- [DATASET ENTRIES]
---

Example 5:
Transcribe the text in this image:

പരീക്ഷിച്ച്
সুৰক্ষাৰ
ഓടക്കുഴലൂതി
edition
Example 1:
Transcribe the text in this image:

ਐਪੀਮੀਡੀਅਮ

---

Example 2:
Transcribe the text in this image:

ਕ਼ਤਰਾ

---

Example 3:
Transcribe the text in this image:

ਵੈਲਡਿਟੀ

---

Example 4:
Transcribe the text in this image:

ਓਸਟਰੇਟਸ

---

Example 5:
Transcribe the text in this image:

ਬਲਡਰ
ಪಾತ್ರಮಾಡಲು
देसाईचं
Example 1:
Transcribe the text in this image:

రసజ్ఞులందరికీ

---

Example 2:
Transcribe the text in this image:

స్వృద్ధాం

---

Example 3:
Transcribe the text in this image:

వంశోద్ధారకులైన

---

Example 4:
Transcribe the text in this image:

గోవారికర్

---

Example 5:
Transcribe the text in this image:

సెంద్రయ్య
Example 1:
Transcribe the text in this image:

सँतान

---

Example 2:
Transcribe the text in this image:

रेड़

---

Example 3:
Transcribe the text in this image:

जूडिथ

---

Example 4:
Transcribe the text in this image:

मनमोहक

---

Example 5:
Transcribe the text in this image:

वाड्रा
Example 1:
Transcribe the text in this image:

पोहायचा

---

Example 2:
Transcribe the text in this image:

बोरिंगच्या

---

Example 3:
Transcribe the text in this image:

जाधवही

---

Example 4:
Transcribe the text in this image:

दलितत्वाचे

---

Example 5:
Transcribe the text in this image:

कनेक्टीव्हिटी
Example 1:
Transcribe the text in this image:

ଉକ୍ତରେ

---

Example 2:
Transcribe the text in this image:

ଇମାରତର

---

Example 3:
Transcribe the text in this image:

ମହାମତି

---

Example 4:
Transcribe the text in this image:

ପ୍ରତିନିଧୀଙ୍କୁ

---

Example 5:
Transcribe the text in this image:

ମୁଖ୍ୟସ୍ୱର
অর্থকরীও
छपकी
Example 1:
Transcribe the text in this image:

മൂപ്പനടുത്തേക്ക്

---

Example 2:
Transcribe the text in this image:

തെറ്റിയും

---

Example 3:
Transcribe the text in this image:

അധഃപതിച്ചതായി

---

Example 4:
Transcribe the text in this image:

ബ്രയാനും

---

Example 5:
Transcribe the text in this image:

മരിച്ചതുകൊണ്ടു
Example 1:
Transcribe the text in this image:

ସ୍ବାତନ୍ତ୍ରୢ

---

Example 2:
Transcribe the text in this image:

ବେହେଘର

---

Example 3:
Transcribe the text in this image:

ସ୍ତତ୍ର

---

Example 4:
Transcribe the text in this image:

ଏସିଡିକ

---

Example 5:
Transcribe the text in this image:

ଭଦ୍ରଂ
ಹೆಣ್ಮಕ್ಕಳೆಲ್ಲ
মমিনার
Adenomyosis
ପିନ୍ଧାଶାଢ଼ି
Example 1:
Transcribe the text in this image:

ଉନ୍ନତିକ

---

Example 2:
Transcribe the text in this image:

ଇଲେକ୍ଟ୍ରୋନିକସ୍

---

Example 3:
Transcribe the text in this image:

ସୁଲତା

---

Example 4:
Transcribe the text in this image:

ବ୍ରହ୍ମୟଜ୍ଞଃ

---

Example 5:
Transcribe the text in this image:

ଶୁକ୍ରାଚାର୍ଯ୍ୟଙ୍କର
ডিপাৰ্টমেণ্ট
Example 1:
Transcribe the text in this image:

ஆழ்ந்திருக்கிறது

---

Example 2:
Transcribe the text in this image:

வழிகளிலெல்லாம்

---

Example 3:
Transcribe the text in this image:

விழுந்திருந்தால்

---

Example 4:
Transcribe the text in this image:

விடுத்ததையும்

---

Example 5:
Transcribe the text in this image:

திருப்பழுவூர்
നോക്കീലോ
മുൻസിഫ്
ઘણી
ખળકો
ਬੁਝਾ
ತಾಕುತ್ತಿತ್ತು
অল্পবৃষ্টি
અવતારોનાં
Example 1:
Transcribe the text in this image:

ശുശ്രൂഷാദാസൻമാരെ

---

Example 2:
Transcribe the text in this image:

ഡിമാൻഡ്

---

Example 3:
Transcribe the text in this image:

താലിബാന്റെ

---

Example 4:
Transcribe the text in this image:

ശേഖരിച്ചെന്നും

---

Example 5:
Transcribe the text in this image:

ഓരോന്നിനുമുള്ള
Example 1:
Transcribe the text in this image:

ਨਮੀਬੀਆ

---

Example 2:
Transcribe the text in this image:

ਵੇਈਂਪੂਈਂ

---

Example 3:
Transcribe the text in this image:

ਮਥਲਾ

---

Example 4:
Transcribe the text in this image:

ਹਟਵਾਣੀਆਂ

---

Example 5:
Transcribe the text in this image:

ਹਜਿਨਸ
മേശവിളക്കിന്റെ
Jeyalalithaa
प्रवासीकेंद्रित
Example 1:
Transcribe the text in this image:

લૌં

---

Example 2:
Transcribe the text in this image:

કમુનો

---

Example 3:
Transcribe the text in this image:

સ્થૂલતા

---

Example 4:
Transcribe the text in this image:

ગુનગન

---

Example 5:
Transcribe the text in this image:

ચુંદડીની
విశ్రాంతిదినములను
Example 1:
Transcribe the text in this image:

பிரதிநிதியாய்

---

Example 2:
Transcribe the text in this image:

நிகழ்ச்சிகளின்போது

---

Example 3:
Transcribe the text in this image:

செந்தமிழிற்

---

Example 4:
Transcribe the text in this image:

- [TASK DETAILS] What you give back must match the records word for word.

- [EXERCISE RESPONSE]
---

Example 5:
Transcribe the text in this image:

പരീക്ഷിച്ച്
সুৰক্ষাৰ
ഓടക്കുഴലൂതി
edition
Example 1:
Transcribe the text in this image:

ਐਪੀਮੀਡੀਅਮ

---

Example 2:
Transcribe the text in this image:

ਕ਼ਤਰਾ

---

Example 3:
Transcribe the text in this image:

ਵੈਲਡਿਟੀ

---

Example 4:
Transcribe the text in this image:

ਓਸਟਰੇਟਸ

---

Example 5:
Transcribe the text in this image:

ਬਲਡਰ
ಪಾತ್ರಮಾಡಲು
देसाईचं
Example 1:
Transcribe the text in this image:

రసజ్ఞులందరికీ

---

Example 2:
Transcribe the text in this image:

స్వృద్ధాం

---

Example 3:
Transcribe the text in this image:

వంశోద్ధారకులైన

---

Example 4:
Transcribe the text in this image:

గోవారికర్

---

Example 5:
Transcribe the text in this image:

సెంద్రయ్య
Example 1:
Transcribe the text in this image:

सँतान

---

Example 2:
Transcribe the text in this image:

रेड़

---

Example 3:
Transcribe the text in this image:

जूडिथ

---

Example 4:
Transcribe the text in this image:

मनमोहक

---

Example 5:
Transcribe the text in this image:

वाड्रा
Example 1:
Transcribe the text in this image:

पोहायचा

---

Example 2:
Transcribe the text in this image:

बोरिंगच्या

---

Example 3:
Transcribe the text in this image:

जाधवही

---

Example 4:
Transcribe the text in this image:

दलितत्वाचे

---

Example 5:
Transcribe the text in this image:

कनेक्टीव्हिटी
Example 1:
Transcribe the text in this image:

ଉକ୍ତରେ

---

Example 2:
Transcribe the text in this image:

ଇମାରତର

---

Example 3:
Transcribe the text in this image:

ମହାମତି

---

Example 4:
Transcribe the text in this image:

ପ୍ରତିନିଧୀଙ୍କୁ

---

Example 5:
Transcribe the text in this image:

ମୁଖ୍ୟସ୍ୱର
অর্থকরীও
छपकी
Example 1:
Transcribe the text in this image:

മൂപ്പനടുത്തേക്ക്

---

Example 2:
Transcribe the text in this image:

തെറ്റിയും

---

Example 3:
Transcribe the text in this image:

അധഃപതിച്ചതായി

---

Example 4:
Transcribe the text in this image:

ബ്രയാനും

---

Example 5:
Transcribe the text in this image:

മരിച്ചതുകൊണ്ടു
Example 1:
Transcribe the text in this image:

ସ୍ବାତନ୍ତ୍ରୢ

---

Example 2:
Transcribe the text in this image:

ବେହେଘର

---

Example 3:
Transcribe the text in this image:

ସ୍ତତ୍ର

---

Example 4:
Transcribe the text in this image:

ଏସିଡିକ

---

Example 5:
Transcribe the text in this image:

ଭଦ୍ରଂ
ಹೆಣ್ಮಕ್ಕಳೆಲ್ಲ
মমিনার
Adenomyosis
ପିନ୍ଧାଶାଢ଼ି
Example 1:
Transcribe the text in this image:

ଉନ୍ନତିକ

---

Example 2:
Transcribe the text in this image:

ଇଲେକ୍ଟ୍ରୋନିକସ୍

---

Example 3:
Transcribe the text in this image:

ସୁଲତା

---

Example 4:
Transcribe the text in this image:

ବ୍ରହ୍ମୟଜ୍ଞଃ

---

Example 5:
Transcribe the text in this image:

ଶୁକ୍ରାଚାର୍ଯ୍ୟଙ୍କର
ডিপাৰ্টমেণ্ট
Example 1:
Transcribe the text in this image:

ஆழ்ந்திருக்கிறது

---

Example 2:
Transcribe the text in this image:

வழிகளிலெல்லாம்

---

Example 3:
Transcribe the text in this image:

விழுந்திருந்தால்

---

Example 4:
Transcribe the text in this image:

விடுத்ததையும்

---

Example 5:
Transcribe the text in this image:

திருப்பழுவூர்
നോക്കീലോ
മുൻസിഫ്
ઘણી
ખળકો
ਬੁਝਾ
ತಾಕುತ್ತಿತ್ತು
অল্পবৃষ্টি
અવતારોનાં
Example 1:
Transcribe the text in this image:

ശുശ്രൂഷാദാസൻമാരെ

---

Example 2:
Transcribe the text in this image:

ഡിമാൻഡ്

---

Example 3:
Transcribe the text in this image:

താലിബാന്റെ

---

Example 4:
Transcribe the text in this image:

ശേഖരിച്ചെന്നും

---

Example 5:
Transcribe the text in this image:

ഓരോന്നിനുമുള്ള
Example 1:
Transcribe the text in this image:

ਨਮੀਬੀਆ

---

Example 2:
Transcribe the text in this image:

ਵੇਈਂਪੂਈਂ

---

Example 3:
Transcribe the text in this image:

ਮਥਲਾ

---

Example 4:
Transcribe the text in this image:

ਹਟਵਾਣੀਆਂ

---

Example 5:
Transcribe the text in this image:

ਹਜਿਨਸ
മേശവിളക്കിന്റെ
Jeyalalithaa
प्रवासीकेंद्रित
Example 1:
Transcribe the text in this image:

લૌં

---

Example 2:
Transcribe the text in this image:

કમુનો

---

Example 3:
Transcribe the text in this image:

સ્થૂલતા

---

Example 4:
Transcribe the text in this image:

ગુનગન

---

Example 5:
Transcribe the text in this image:

ચુંદડીની
విశ్రాంతిదినములను
Example 1:
Transcribe the text in this image:

பிரதிநிதியாய்

---

Example 2:
Transcribe the text in this image:

நிகழ்ச்சிகளின்போது

---

Example 3:
Transcribe the text in this image:

செந்தமிழிற்

---

Example 4:
Transcribe the text in this image:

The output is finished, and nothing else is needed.